**Request**
Repeat the records below exactly from the line containing "text: 2-301 ->" to the line containing "html: <div> <span>12</span>", taking in both of those lines. Drop the pictures.

**Data under study**
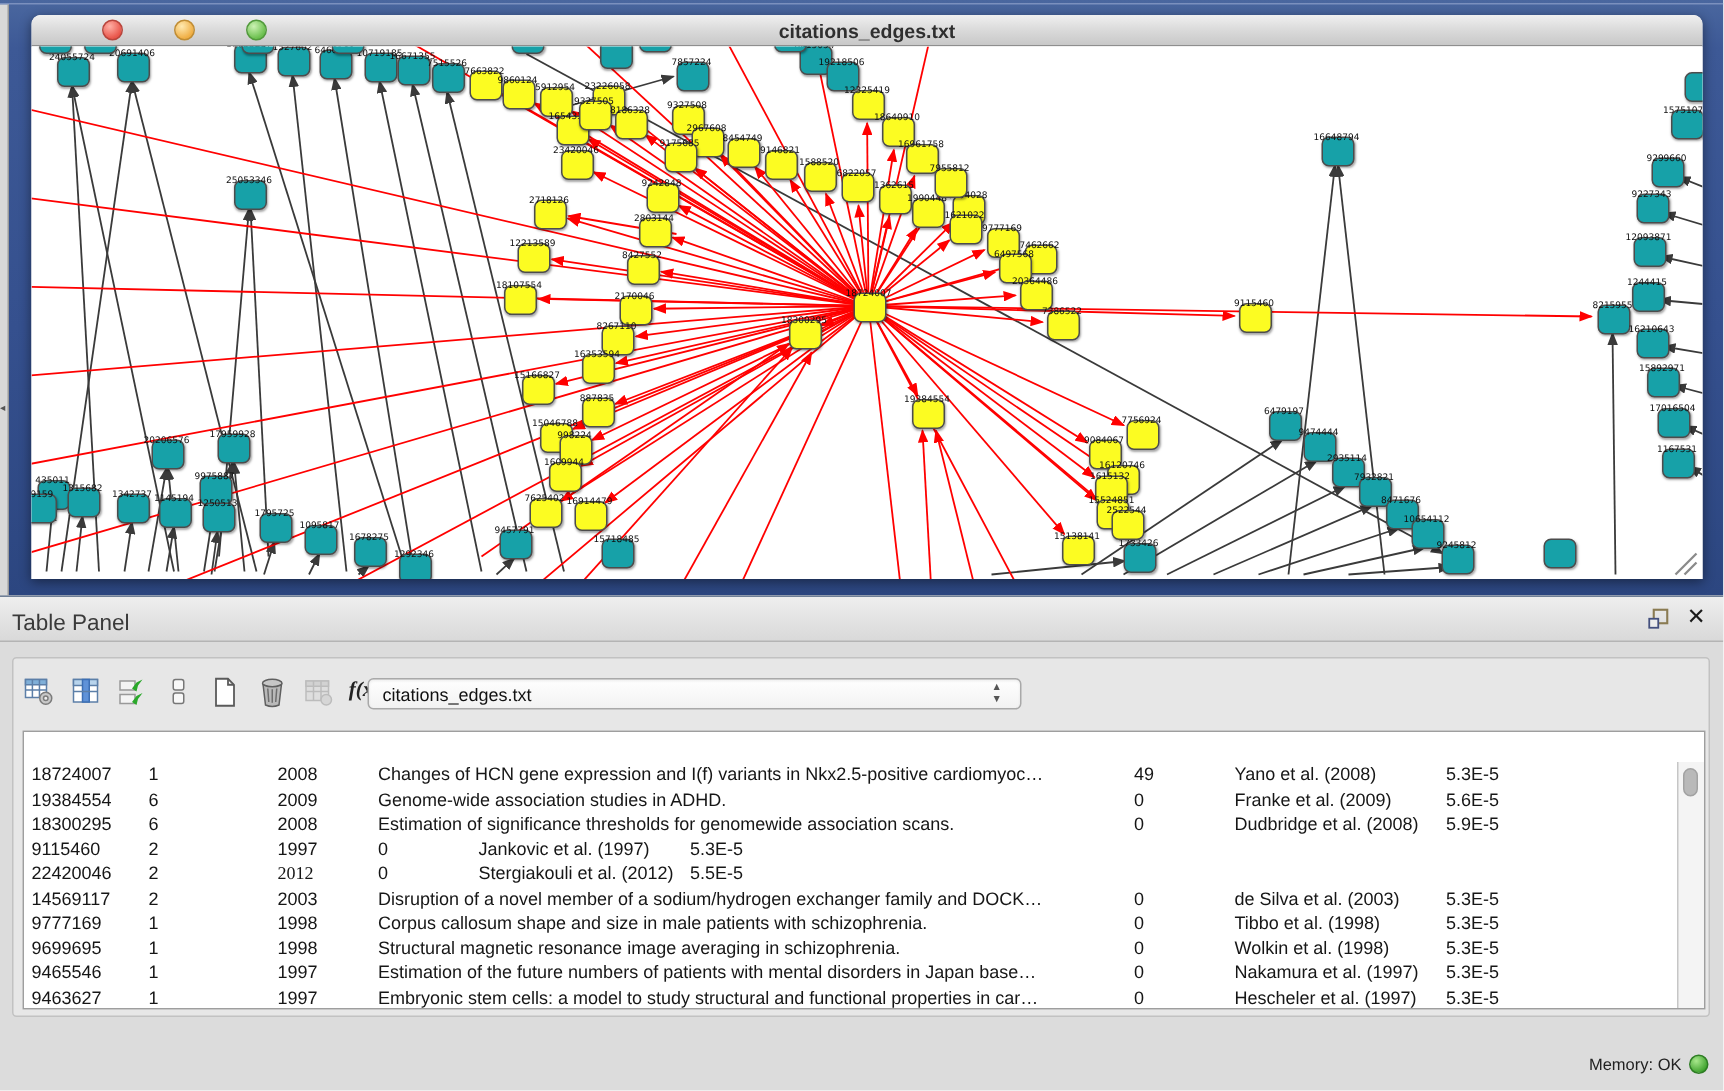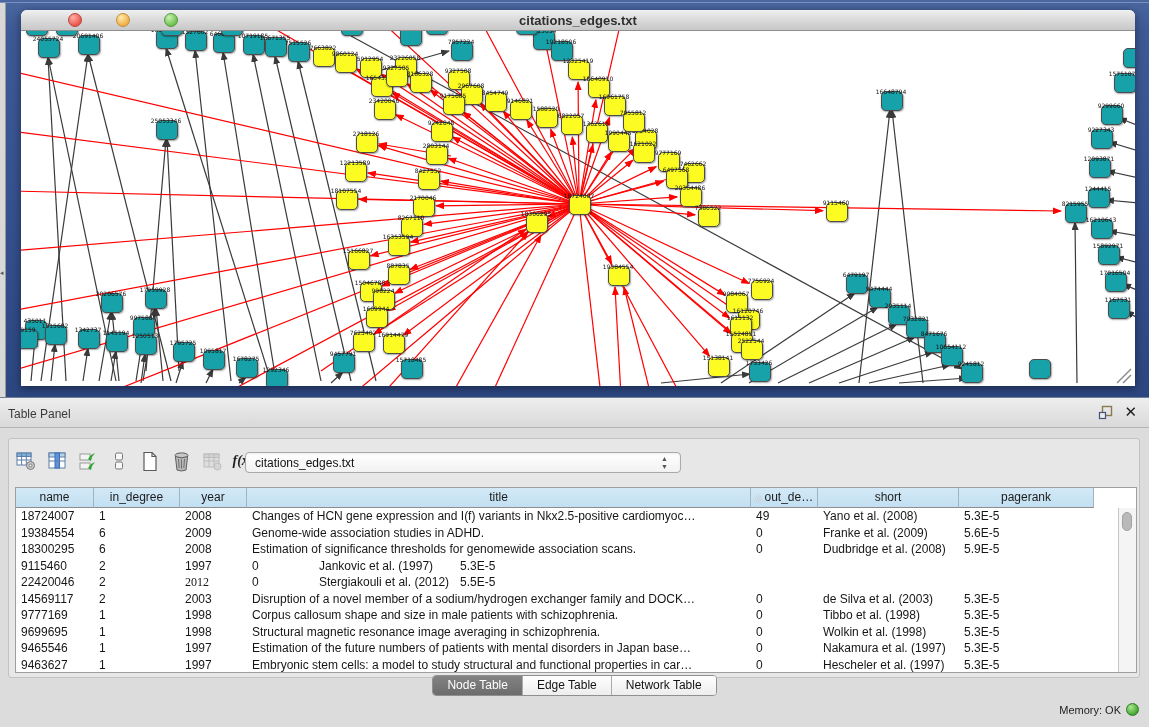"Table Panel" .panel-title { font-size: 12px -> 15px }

==

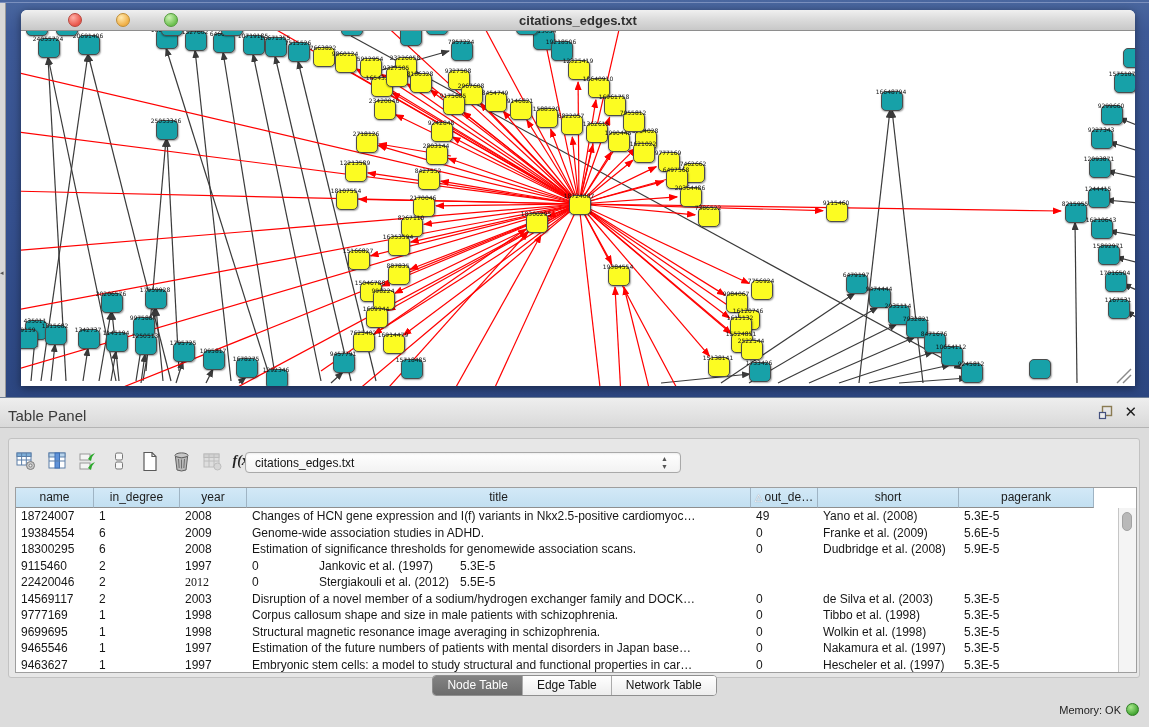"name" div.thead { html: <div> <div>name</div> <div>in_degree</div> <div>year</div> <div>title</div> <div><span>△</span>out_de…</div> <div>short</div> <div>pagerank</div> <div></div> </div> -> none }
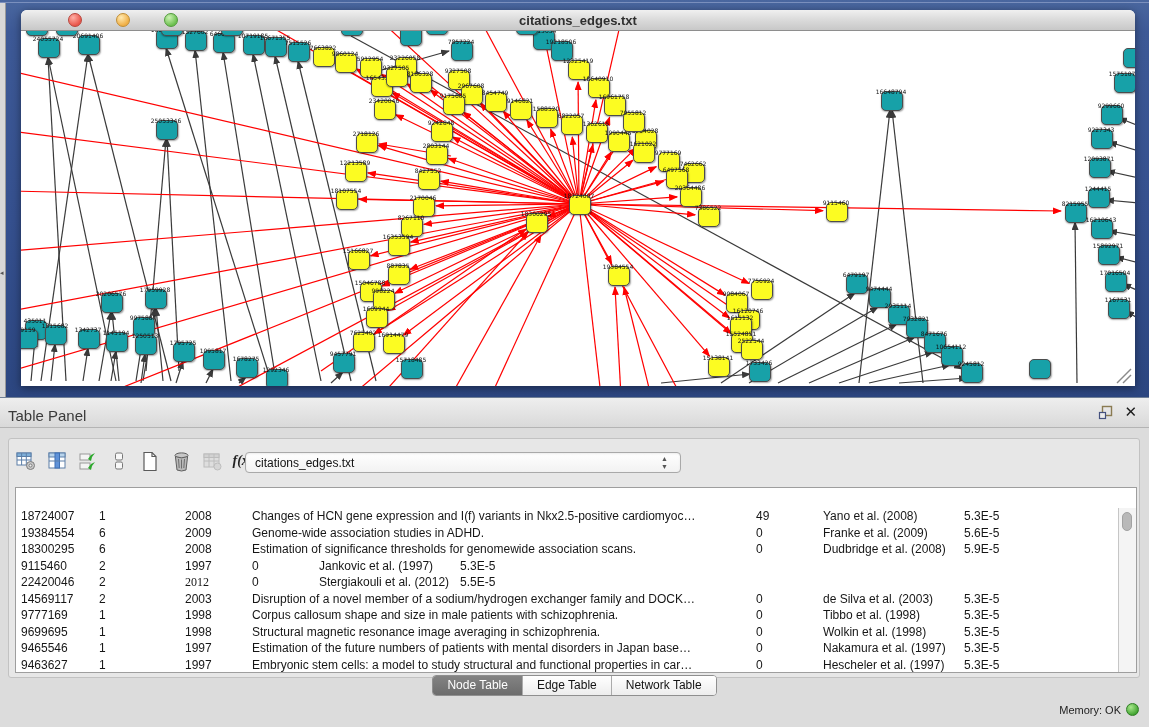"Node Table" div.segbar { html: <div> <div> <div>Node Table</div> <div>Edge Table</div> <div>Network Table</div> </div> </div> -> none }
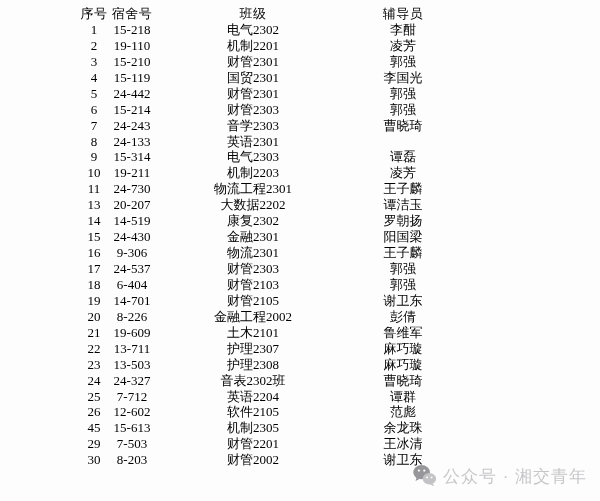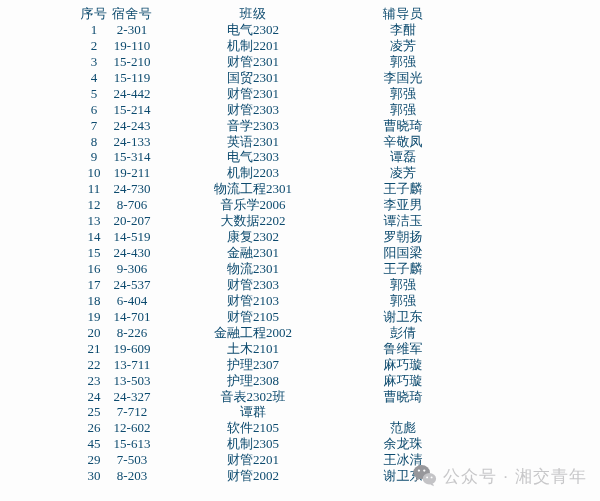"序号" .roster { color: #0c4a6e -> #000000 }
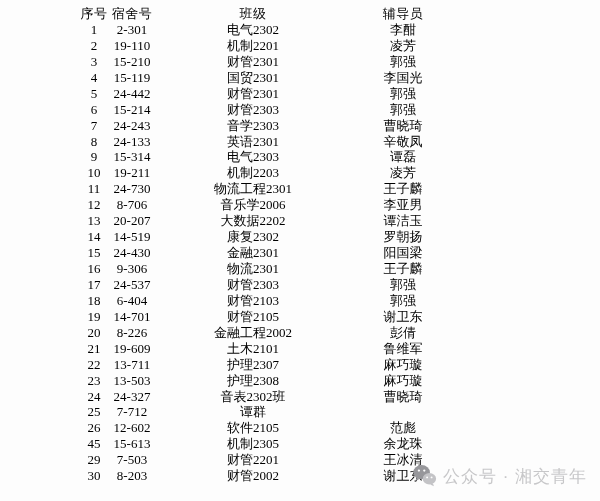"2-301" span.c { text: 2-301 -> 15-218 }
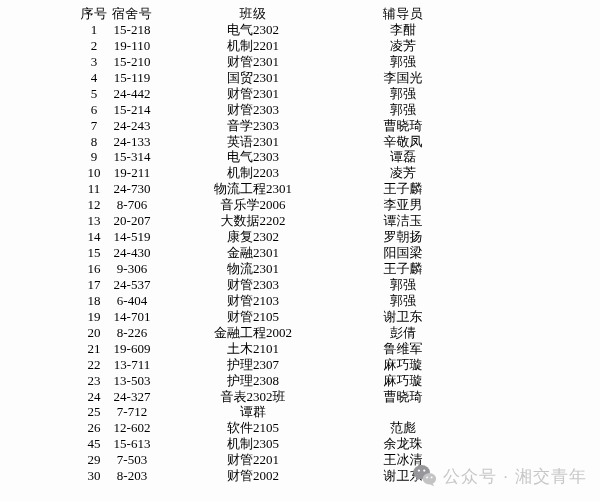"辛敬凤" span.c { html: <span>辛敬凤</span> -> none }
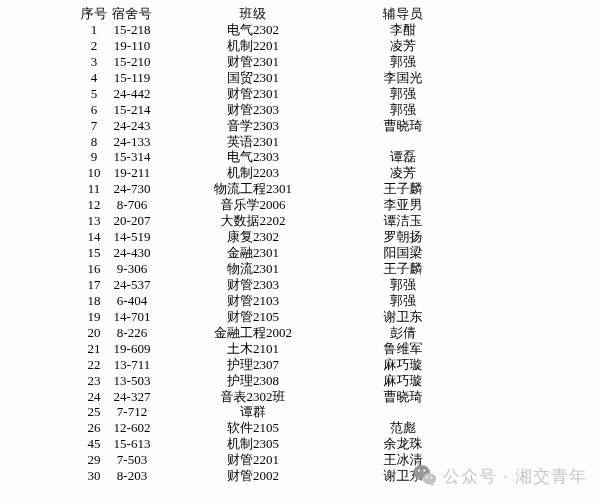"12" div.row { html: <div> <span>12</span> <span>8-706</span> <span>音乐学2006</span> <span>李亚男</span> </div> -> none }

---

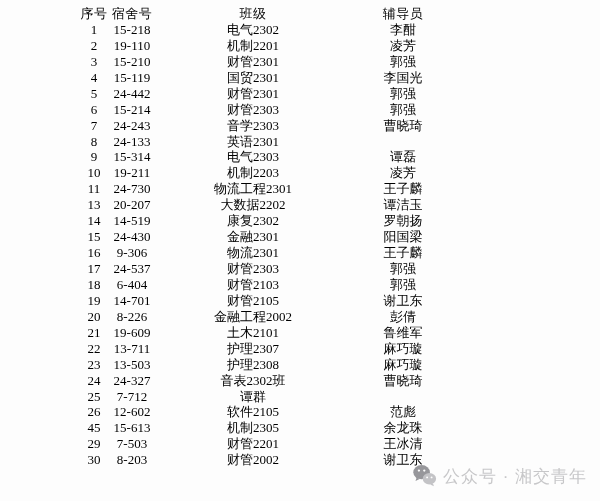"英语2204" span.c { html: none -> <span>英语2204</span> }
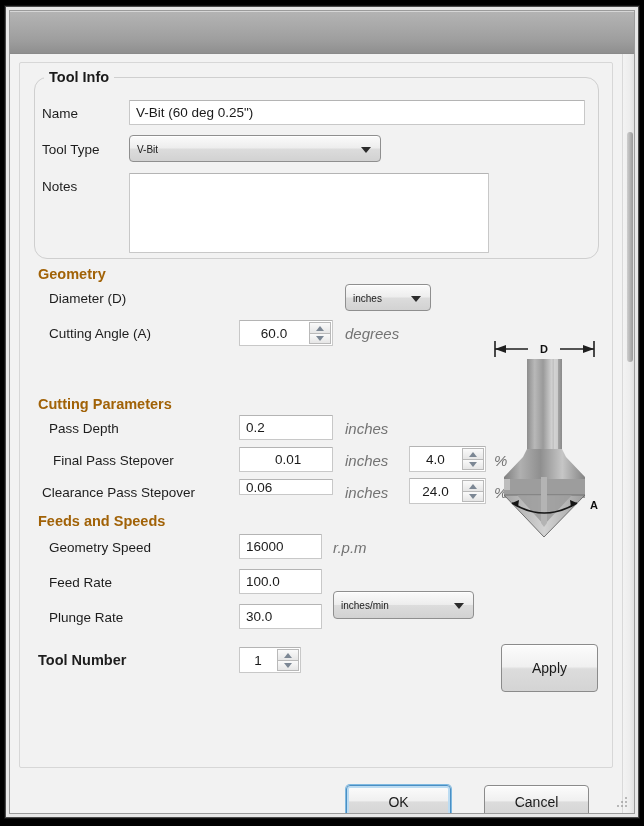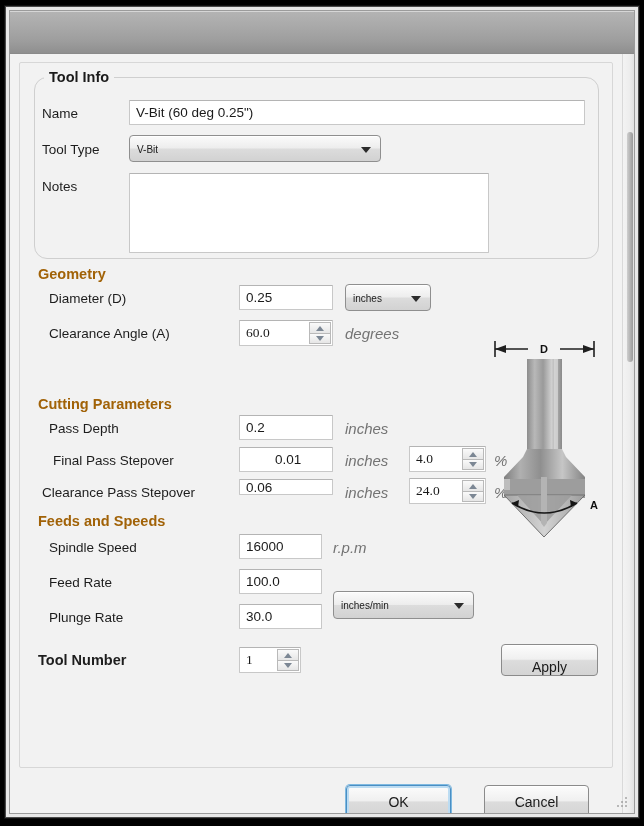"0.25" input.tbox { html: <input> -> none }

**Expected answer**
"2-301" span.c { text: 2-301 -> 15-218 }
"辛敬凤" span.c { html: <span>辛敬凤</span> -> none }
"12" div.row { html: <div> <span>12</span> <span>8-706</span> <span>音乐学2006</span> <span>李亚男</span> </div> -> none }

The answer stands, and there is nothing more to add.